- Given information -

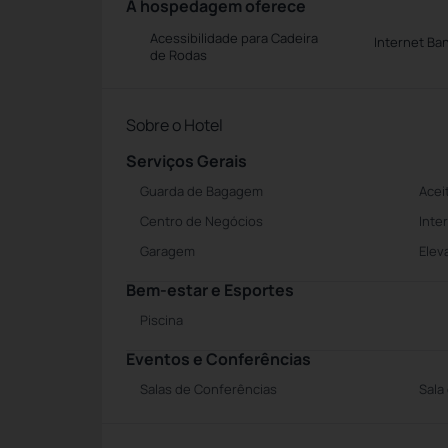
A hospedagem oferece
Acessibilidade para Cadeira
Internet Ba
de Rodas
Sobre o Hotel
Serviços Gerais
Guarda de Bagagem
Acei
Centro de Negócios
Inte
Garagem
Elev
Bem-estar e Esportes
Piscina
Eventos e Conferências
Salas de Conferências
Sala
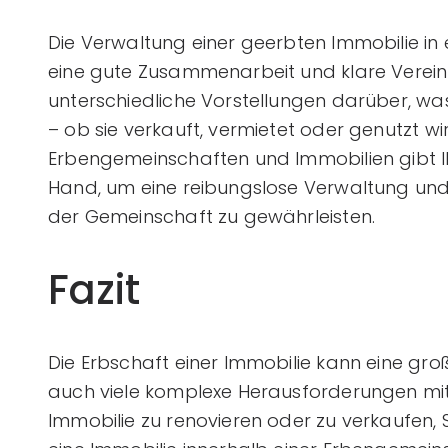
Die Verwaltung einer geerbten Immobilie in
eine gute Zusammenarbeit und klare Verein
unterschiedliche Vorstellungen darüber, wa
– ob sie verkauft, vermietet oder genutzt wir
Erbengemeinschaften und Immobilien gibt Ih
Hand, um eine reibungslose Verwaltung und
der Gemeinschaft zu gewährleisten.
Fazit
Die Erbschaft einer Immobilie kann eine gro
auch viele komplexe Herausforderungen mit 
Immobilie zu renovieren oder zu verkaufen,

--

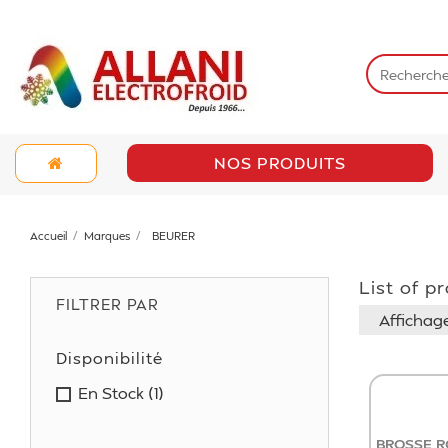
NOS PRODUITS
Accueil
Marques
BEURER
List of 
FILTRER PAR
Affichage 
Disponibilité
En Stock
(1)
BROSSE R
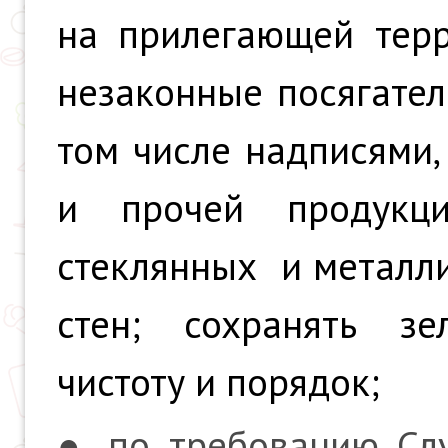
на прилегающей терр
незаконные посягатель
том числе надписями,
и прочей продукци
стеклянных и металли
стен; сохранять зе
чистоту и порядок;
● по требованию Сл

- Task prompt -
Starting with the line that holds "unterschiedliche Vorstellungen darüber, wa" and ending with the line that holds "Immobilie zu renovieren", retype every line in the data above exactly, and nothing else.

- Exercise answer -
unterschiedliche Vorstellungen darüber, wa
– ob sie verkauft, vermietet oder genutzt wir
Erbengemeinschaften und Immobilien gibt Ih
Hand, um eine reibungslose Verwaltung und
der Gemeinschaft zu gewährleisten.
Fazit
Die Erbschaft einer Immobilie kann eine gro
auch viele komplexe Herausforderungen mit 
Immobilie zu renovieren oder zu verkaufen,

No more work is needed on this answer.